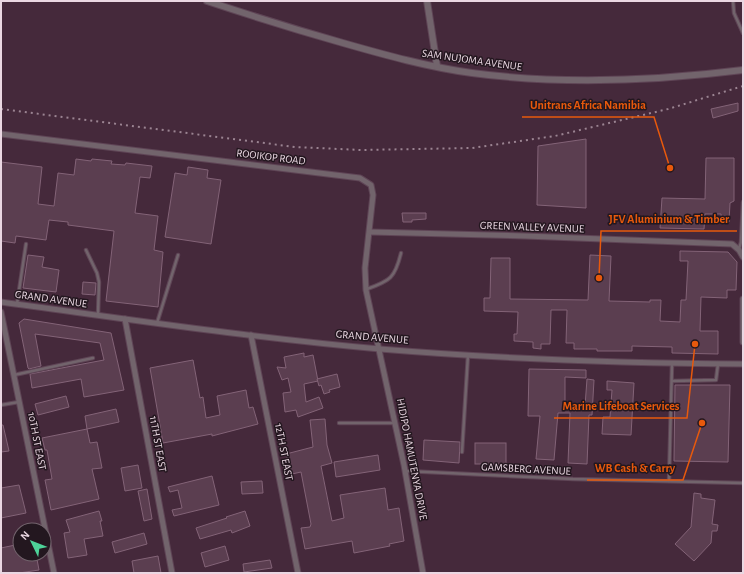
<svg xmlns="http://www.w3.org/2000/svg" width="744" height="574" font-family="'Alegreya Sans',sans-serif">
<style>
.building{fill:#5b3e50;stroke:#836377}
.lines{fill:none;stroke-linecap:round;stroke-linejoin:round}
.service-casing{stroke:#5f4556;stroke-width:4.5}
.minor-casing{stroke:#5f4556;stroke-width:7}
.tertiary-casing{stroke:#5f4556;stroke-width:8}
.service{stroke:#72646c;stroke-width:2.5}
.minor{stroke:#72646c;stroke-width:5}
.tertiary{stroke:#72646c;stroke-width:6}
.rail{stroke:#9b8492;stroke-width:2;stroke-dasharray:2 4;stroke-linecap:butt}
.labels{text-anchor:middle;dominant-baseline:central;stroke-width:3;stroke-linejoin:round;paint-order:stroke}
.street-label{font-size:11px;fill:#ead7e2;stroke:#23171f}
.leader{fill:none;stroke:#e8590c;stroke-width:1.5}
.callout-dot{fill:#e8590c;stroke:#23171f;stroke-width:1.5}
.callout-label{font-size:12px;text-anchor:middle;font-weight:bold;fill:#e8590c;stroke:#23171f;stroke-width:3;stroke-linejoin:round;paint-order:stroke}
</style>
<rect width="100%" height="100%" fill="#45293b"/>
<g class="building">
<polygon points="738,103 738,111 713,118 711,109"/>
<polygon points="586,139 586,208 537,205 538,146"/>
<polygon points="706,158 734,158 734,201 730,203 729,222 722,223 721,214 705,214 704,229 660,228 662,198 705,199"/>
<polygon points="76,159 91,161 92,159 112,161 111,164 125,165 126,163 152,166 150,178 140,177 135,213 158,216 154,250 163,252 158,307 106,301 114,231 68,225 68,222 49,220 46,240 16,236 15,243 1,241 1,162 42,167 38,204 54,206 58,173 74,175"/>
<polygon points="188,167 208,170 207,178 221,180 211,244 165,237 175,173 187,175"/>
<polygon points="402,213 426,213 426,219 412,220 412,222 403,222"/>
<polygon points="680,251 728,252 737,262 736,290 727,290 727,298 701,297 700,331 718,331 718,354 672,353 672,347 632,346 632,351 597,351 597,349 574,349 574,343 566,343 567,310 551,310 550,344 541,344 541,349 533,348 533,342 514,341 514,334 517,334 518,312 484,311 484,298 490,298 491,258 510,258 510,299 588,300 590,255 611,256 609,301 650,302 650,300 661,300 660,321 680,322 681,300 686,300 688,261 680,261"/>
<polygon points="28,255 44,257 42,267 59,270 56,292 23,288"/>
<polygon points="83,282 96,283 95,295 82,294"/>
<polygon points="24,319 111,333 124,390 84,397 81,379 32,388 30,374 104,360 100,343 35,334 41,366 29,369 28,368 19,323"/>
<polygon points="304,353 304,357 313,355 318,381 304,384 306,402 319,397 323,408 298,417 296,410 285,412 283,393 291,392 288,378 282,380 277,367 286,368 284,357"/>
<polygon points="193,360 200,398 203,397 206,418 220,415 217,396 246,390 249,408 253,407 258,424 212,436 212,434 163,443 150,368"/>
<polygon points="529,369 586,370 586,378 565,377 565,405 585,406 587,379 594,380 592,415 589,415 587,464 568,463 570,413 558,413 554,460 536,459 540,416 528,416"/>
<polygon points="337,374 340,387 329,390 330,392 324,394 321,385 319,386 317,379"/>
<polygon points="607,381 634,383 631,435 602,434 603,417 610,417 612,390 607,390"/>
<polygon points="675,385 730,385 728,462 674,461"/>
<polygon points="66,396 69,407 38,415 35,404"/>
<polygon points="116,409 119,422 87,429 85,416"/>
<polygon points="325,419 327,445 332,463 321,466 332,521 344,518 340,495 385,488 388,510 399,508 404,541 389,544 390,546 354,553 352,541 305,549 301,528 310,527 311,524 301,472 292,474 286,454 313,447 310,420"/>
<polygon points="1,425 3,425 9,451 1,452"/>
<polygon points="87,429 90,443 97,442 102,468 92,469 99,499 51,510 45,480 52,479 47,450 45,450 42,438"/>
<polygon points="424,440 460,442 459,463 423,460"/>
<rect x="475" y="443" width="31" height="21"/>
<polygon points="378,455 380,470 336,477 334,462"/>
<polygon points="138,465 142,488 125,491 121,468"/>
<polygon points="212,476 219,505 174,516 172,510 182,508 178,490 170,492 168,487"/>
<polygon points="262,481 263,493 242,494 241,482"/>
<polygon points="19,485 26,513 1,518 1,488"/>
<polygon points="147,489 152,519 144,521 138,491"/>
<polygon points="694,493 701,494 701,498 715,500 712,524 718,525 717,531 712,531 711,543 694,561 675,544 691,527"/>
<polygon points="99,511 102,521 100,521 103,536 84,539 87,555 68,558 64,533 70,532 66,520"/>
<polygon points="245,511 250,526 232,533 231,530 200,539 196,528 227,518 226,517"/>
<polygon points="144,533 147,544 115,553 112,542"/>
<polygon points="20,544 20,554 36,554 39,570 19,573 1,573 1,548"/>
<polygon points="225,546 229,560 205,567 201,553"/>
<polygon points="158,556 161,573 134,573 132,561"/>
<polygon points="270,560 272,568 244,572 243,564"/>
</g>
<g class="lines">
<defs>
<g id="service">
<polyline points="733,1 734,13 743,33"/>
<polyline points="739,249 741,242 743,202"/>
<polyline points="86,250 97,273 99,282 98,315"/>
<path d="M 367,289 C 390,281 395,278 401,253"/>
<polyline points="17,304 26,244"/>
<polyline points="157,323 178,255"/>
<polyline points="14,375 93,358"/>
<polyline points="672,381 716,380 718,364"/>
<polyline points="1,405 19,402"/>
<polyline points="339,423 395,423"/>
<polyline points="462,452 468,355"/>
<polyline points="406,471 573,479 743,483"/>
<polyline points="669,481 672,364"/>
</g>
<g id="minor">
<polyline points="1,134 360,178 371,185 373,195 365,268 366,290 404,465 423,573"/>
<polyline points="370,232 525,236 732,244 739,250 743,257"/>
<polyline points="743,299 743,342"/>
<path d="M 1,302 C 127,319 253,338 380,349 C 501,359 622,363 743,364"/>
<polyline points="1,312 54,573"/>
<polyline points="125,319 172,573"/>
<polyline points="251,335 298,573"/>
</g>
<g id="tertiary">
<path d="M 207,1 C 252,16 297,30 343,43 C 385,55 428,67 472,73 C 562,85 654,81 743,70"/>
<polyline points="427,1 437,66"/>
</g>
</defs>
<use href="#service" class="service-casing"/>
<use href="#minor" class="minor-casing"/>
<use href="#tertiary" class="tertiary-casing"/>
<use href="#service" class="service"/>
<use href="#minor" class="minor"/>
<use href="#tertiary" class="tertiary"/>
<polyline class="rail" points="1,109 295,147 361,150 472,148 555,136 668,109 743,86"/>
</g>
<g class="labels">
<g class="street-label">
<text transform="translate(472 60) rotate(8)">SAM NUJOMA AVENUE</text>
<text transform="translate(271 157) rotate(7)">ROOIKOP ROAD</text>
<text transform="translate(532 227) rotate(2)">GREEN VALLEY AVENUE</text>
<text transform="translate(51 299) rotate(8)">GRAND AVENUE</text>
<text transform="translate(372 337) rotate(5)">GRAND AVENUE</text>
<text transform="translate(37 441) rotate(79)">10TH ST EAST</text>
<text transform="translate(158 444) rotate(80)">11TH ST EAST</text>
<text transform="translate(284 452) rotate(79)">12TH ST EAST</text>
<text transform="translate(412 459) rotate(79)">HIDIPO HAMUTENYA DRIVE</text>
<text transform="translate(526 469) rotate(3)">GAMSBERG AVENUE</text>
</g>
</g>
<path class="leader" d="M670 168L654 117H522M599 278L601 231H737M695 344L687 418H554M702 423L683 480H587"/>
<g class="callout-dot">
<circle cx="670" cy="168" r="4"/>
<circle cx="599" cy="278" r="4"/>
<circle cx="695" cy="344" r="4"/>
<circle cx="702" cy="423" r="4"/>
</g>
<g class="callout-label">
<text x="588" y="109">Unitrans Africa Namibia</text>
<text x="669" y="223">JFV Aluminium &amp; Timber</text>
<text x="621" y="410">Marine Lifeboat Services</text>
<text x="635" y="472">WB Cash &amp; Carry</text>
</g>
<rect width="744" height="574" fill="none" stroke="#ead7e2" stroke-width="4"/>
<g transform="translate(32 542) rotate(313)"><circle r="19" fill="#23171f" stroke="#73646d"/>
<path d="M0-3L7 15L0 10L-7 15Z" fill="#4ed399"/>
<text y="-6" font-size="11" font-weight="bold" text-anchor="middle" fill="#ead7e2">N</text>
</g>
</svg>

...

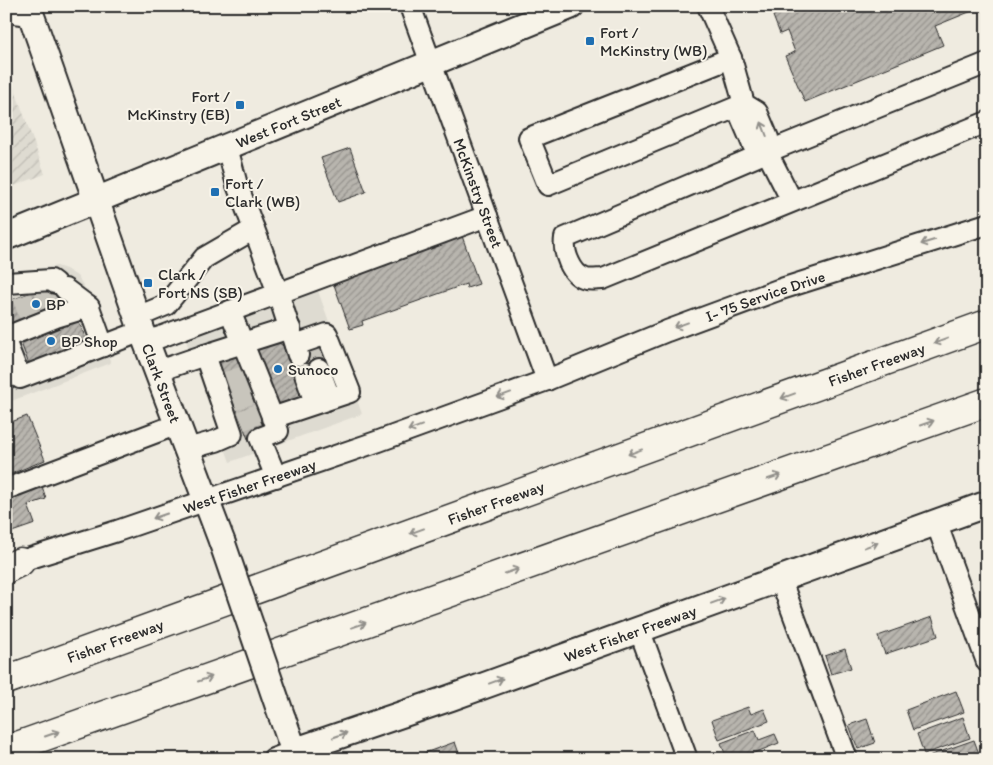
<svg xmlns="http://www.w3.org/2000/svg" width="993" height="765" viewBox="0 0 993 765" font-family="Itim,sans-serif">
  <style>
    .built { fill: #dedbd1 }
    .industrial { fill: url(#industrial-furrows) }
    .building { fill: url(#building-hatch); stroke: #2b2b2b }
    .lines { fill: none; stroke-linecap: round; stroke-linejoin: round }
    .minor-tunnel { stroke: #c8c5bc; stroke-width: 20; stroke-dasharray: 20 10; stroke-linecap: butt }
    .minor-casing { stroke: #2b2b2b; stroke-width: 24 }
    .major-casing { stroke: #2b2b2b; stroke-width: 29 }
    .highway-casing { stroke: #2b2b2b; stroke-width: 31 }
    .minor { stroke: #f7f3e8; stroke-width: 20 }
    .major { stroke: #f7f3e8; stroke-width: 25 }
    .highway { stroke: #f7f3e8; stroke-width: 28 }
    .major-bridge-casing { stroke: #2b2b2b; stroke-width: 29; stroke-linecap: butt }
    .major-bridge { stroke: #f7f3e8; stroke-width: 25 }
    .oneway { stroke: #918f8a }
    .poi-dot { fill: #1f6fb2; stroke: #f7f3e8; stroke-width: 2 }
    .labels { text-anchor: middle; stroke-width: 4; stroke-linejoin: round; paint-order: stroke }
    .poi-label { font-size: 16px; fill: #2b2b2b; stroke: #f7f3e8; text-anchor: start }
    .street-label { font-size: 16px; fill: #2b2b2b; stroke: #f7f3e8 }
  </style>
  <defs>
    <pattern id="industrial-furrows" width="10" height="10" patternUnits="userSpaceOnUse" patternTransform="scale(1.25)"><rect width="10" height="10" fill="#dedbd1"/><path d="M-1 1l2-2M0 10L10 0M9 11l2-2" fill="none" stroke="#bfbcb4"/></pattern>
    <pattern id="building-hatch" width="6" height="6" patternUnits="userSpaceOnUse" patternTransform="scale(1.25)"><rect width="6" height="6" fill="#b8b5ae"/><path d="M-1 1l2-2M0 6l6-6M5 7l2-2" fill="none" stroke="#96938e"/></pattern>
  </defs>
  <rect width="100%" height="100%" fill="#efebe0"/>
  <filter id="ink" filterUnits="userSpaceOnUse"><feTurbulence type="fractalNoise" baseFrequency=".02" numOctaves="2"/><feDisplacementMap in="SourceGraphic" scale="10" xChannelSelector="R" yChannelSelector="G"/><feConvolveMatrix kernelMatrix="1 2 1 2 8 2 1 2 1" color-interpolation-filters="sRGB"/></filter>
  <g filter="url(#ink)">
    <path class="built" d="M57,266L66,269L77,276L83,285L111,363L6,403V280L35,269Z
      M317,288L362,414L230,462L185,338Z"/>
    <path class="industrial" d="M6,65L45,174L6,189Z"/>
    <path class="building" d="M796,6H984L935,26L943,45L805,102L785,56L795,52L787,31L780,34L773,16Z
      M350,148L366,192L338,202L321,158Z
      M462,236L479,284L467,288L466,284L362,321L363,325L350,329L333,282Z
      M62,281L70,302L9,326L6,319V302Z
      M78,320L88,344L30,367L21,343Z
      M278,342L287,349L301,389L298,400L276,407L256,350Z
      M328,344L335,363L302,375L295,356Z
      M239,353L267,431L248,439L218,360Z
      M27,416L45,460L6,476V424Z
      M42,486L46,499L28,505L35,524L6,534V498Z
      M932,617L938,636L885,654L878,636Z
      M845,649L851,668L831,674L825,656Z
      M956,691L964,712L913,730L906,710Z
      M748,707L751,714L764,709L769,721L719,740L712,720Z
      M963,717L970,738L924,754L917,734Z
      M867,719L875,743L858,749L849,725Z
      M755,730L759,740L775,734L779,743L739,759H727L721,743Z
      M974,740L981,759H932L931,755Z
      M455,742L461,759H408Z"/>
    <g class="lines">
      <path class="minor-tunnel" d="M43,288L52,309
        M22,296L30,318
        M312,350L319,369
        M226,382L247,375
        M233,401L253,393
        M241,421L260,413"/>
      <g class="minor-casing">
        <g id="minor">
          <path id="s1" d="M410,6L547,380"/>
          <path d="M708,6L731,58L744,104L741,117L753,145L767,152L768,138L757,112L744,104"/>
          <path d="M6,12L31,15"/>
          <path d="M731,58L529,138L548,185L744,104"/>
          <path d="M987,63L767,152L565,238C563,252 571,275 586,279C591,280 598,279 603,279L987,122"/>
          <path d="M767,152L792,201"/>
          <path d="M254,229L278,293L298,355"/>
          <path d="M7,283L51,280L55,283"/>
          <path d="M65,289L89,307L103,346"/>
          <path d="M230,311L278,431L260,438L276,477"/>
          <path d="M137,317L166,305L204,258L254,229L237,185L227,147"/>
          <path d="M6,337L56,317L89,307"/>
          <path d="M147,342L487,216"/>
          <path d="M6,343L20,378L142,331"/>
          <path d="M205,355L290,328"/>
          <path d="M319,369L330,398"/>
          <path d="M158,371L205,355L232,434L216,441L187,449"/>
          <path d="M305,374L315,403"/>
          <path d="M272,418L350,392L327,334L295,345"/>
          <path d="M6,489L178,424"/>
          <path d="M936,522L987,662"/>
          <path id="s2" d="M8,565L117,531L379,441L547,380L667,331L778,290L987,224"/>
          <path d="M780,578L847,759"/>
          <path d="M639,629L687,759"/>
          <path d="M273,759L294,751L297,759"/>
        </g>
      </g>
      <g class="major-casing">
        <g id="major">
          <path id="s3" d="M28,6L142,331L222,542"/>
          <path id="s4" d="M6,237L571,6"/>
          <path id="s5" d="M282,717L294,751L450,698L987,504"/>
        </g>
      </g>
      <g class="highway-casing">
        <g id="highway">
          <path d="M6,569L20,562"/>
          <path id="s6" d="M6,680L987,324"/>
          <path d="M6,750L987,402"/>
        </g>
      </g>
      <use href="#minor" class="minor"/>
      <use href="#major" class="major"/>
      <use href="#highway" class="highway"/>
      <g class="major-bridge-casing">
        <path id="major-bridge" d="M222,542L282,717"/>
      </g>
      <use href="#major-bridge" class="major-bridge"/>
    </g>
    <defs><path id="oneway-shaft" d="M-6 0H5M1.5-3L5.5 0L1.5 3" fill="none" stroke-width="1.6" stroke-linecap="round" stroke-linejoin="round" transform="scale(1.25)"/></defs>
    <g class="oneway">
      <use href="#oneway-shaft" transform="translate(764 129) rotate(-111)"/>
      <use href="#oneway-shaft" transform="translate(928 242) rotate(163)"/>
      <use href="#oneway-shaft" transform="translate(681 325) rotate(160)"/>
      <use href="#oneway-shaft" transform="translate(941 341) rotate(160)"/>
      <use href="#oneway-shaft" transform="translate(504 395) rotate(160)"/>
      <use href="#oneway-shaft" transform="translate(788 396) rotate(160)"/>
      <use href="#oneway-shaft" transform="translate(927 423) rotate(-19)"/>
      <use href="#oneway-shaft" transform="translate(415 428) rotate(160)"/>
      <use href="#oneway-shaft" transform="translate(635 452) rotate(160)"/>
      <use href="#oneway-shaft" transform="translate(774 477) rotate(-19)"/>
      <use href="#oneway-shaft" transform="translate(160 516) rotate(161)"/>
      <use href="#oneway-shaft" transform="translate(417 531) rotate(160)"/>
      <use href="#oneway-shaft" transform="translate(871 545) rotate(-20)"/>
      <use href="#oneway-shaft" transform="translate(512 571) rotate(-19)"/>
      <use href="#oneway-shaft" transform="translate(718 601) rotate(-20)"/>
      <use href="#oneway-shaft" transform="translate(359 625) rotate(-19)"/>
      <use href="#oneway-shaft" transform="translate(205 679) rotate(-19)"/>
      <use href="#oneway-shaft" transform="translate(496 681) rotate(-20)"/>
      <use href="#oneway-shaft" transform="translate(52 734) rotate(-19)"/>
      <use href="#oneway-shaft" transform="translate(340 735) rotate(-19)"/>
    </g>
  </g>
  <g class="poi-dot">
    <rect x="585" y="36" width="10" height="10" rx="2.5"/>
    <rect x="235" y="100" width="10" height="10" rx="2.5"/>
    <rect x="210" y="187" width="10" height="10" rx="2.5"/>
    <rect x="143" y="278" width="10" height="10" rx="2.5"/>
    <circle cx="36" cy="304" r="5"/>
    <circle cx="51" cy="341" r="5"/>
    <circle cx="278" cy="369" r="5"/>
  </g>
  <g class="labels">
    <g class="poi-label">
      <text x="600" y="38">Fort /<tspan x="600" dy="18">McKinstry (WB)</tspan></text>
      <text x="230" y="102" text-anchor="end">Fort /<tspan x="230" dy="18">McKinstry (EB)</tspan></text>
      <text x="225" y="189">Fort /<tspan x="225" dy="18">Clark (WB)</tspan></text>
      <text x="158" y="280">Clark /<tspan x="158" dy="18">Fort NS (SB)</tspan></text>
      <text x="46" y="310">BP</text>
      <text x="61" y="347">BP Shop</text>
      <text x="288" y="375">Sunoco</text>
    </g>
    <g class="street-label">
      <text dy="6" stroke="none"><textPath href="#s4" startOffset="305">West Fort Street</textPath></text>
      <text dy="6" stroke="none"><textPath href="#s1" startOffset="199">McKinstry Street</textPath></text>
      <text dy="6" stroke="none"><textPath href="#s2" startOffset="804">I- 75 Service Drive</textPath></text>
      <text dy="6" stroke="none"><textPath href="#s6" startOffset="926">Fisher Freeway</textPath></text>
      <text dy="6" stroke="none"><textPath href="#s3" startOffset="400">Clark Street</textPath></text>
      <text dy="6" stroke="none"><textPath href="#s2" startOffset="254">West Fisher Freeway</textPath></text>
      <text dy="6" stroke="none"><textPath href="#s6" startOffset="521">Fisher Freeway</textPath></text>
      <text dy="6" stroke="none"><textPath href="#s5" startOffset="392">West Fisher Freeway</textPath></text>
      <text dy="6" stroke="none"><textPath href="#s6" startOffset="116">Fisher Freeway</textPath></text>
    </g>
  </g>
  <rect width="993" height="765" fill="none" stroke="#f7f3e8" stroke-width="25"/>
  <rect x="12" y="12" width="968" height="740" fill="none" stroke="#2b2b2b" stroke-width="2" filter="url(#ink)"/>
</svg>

ASSIGNMENT: Out of the preceding entries, pull every line containing the string "labels".

ANSWER TO THIS TASK:
.labels{text-anchor:middle;dominant-baseline:central;stroke-width:3;stroke-linejoin:round;paint-order:stroke}
<g class="labels">
    .labels { text-anchor: middle; stroke-width: 4; stroke-linejoin: round; paint-order: stroke }
  <g class="labels">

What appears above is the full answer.